| TASK GOAL |
With the pictures omitted, transcribe each line below exactly as it is.

[DATASET CONTENT Boundary: Start]

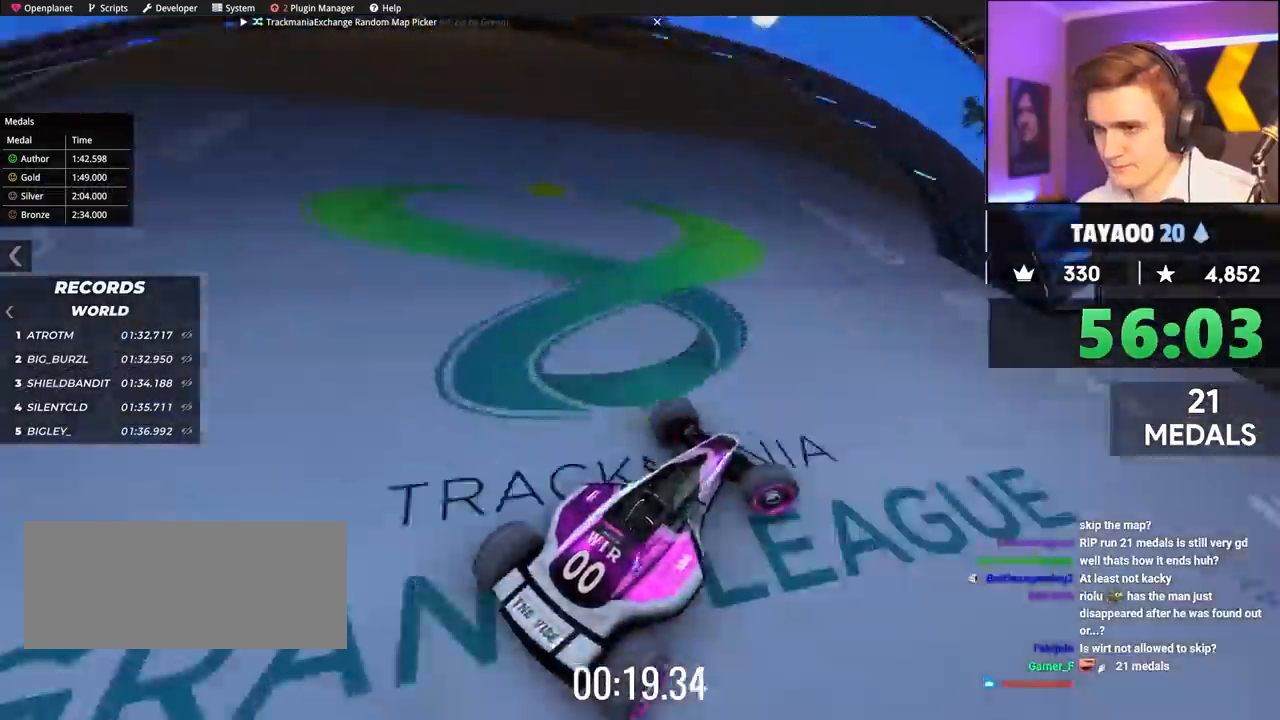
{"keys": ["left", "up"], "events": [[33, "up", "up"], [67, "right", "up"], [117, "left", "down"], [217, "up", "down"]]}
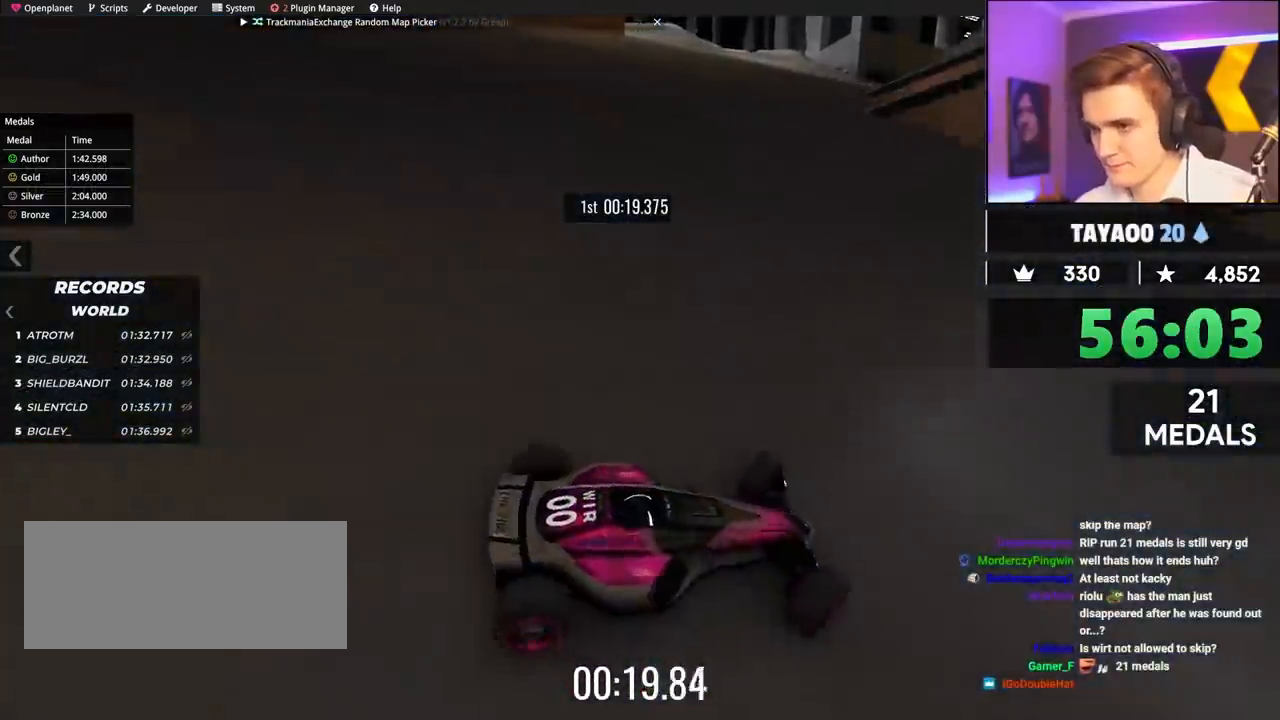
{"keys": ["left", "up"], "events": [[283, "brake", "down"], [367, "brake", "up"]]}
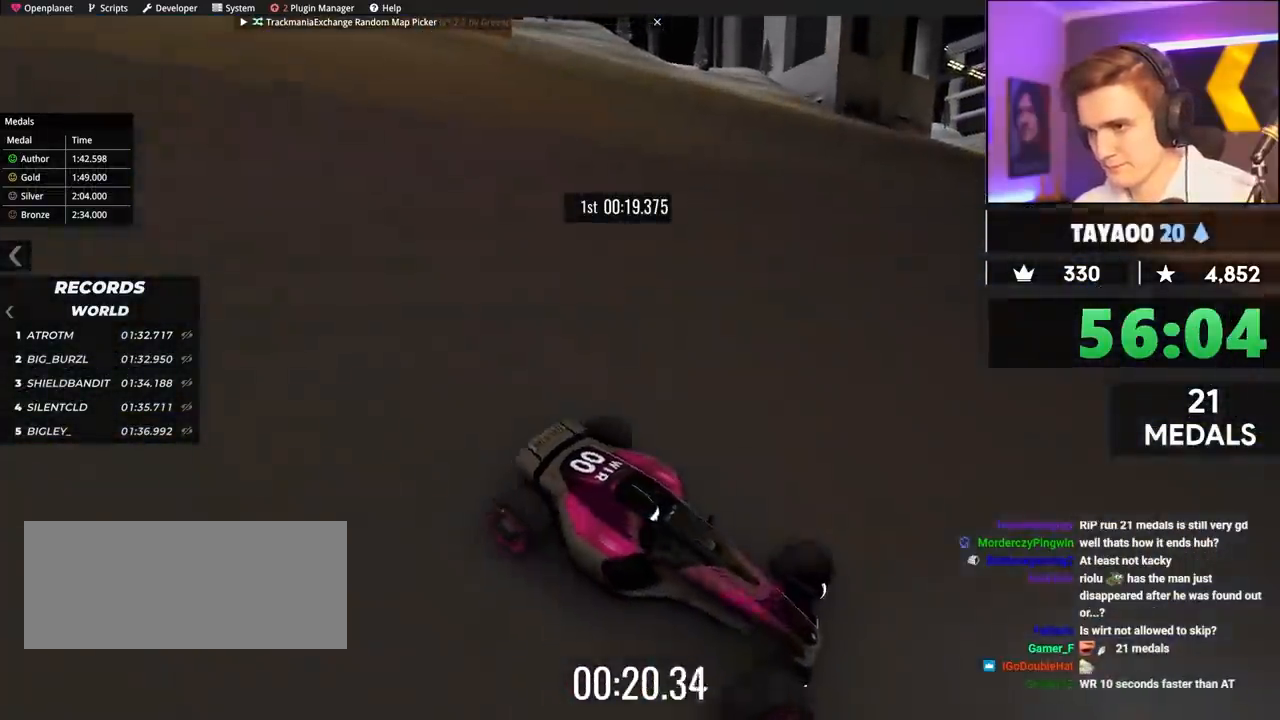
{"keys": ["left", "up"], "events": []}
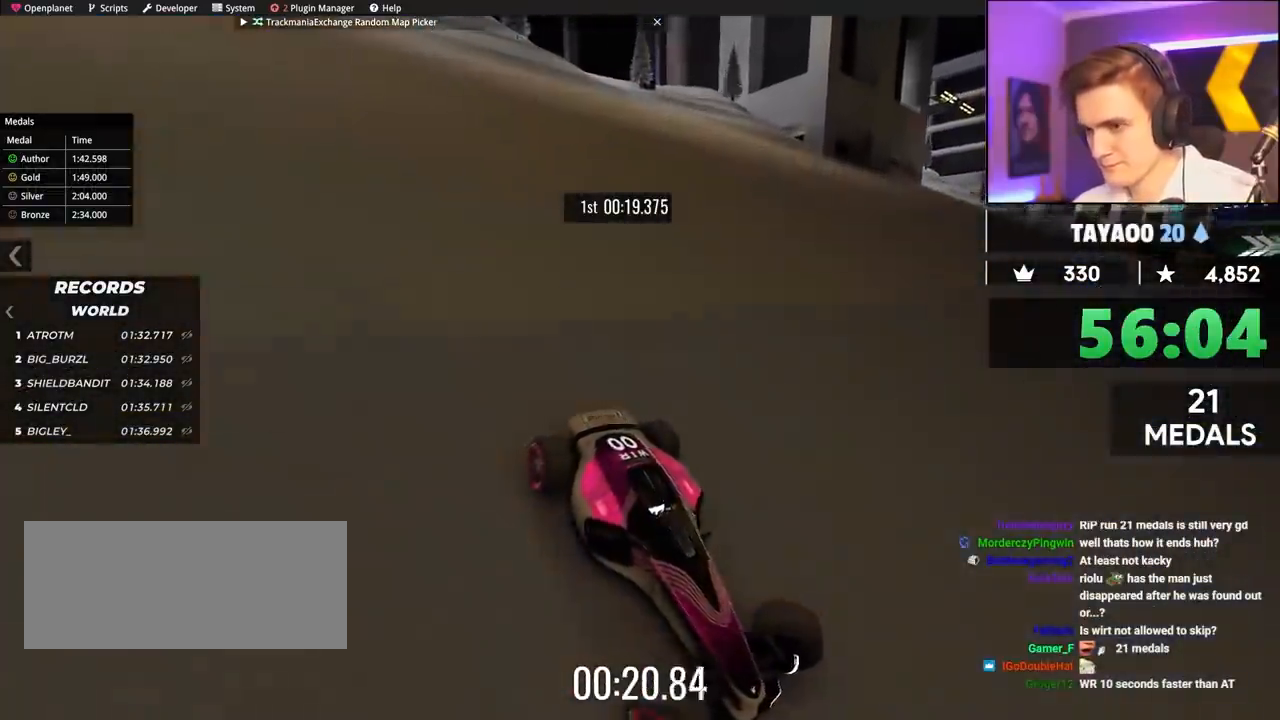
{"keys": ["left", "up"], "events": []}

[DATASET CONTENT Boundary: End]

| ANSWER TO THE EXERCISE |
{"keys": ["left", "up"], "events": [[33, "up", "up"], [67, "right", "up"], [117, "left", "down"], [217, "up", "down"]]}
{"keys": ["left", "up"], "events": [[283, "brake", "down"], [367, "brake", "up"]]}
{"keys": ["left", "up"], "events": []}
{"keys": ["left", "up"], "events": []}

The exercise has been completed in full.